The outline was the key. I had a list of all the characters in the story and notes about who interviewed them. Once we knew how the story would unfold, it was a matter of moving from scene to scene. The outline worked at times as a storyboard, so at each stage I knew whose notes I needed. I read and reread all the notes over the course of the writing and would come upon details or events that I realized would fit. We stuck to the outline for the most part, but it was flexible enough to let us react to those “oh, wow, yes” moments when a scene would come together.
Sometimes it’s is a sort of sleep-on-the-office-floor kind of situation until the story runs. How’d you get through it?
For writing, I need Diet Coke; coffee doesn’t do it for me on long stretches like that. And when I’m writing more than a daily news story, I plug in the iPod and play movie soundtracks: the actual scores, not vocal selections. Hans Zimmer is good, John Powell, Alexandre Desplat. For these stories, I remember listening to Zimmer’s “Sherlock Holmes,” all three of Powell’s “Bourne” scores, and “The Dark Knight,” among others.

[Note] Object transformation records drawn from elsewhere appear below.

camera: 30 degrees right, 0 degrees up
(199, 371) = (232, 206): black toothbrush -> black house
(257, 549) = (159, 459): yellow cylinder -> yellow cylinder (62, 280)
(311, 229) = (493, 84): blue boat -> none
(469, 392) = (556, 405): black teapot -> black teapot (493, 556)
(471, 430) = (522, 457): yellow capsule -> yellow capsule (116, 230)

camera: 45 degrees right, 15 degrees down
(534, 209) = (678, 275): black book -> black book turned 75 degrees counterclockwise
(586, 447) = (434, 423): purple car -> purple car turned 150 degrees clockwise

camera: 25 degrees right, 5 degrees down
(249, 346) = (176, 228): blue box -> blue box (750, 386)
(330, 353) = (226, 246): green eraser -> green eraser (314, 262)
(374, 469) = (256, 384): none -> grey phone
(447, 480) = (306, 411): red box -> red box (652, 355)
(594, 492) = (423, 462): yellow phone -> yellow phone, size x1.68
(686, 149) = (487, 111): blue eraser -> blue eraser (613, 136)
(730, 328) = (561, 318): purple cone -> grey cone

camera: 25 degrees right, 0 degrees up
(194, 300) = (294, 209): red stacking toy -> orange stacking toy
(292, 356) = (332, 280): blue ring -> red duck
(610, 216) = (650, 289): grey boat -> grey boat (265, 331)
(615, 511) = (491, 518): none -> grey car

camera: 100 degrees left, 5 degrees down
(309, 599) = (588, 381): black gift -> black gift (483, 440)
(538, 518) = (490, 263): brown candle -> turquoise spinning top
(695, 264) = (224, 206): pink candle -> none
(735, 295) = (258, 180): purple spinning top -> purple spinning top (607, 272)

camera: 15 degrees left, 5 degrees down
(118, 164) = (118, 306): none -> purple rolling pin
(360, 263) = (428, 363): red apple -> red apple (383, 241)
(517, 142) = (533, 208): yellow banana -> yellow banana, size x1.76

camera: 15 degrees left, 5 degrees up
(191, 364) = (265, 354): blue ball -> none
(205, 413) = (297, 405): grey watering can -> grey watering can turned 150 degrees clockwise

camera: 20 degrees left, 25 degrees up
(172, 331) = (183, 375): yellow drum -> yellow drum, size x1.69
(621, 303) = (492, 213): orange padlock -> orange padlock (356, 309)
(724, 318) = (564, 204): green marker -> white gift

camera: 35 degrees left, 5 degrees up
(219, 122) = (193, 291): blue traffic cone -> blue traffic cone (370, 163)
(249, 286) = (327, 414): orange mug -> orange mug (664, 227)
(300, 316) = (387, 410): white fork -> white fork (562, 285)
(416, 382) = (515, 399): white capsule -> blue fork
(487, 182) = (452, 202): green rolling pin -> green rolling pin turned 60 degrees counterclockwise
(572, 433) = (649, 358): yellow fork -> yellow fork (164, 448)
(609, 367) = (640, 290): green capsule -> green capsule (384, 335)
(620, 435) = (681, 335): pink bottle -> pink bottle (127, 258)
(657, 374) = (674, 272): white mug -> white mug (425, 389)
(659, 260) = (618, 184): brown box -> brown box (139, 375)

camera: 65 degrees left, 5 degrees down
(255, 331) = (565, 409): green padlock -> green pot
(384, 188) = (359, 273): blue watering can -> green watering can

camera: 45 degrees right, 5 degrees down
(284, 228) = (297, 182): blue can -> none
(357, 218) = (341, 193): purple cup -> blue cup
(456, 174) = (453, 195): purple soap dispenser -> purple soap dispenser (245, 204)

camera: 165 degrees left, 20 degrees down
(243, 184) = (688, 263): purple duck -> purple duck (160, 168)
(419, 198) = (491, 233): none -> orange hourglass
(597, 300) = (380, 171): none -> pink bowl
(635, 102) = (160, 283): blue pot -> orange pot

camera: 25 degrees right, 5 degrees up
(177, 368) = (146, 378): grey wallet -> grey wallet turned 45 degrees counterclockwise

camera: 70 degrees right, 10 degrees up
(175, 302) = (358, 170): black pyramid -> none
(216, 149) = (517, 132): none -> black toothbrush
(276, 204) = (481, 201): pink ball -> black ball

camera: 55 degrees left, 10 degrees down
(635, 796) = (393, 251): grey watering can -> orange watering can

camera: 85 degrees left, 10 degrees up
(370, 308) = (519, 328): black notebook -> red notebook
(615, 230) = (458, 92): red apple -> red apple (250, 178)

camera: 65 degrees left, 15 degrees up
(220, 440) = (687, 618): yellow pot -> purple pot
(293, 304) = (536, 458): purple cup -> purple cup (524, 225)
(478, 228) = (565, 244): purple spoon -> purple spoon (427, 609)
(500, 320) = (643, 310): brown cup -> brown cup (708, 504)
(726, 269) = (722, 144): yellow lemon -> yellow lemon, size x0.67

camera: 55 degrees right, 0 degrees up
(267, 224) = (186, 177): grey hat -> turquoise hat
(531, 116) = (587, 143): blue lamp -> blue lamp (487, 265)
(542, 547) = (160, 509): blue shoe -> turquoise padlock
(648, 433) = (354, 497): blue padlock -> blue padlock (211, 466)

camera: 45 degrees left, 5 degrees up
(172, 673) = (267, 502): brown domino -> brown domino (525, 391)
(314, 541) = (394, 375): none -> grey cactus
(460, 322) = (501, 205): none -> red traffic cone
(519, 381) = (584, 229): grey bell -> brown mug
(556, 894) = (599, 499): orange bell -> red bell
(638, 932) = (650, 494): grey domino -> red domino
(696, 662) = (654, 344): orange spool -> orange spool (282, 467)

What does music actually do for you while you’re writing? Is it not distracting?
I can’t explain why I like it or why it works. Anything with lyrics distracts me, but there’s something about the way a good score is written that keeps me focused and helps me tune out everything else. Beyond that, it’s something I discovered by accident years ago and I’ve stuck with it.
What writers do you read − nonfiction or fiction − for inspiration?
At the risk of sounding like a cliché, I read lot of crime fiction. Sue Grafton, Laura Lippman, Michael Connelly, C.J. Box, Stephen White, Susan Hill. Crime fiction tells stories efficiently and with the sort of style and suspense that serve narrative well.
What am I missing?
I have never been a serious outliner when I write. I map out blocks based on topics, then fill them in. For this, we outlined the heck out of the stories and it paid off in the end. It made it easier to write, and I think Josh would tell you it made it easier to start editing because he knew what to expect. He suggested changes during the editing and helped tighten the narrative from start to finish, but I was amazed when I looked back at those big sheets of paper and realized how closely we’d followed that initial outline.
And you can’t have too many details for a narrative. You just never know when you want something as simple as the color of a wall or whether there were steps leading out of a house or what traffic is like on a Saturday morning.
We had readers tell us they kept reading even though they knew the outcome, and that was one of the best compliments we could get because that was really our first obstacle from the beginning, engaging readers in a story whose ending they thought they knew.
Shaun McKinnon (@ShaunMcKinnon) has been an Arizona Republic reporter for the past 11 years and writes the Waterblogged blog, news and analysis about Western drought, conservation, natural resources, water and wildlife. He previously worked in Las Vegas; Washington; Carson City, Nevada; and Logan, Utah. He has won awards from the Arizona Press Club, Best of the West, the Nevada Press Association and others.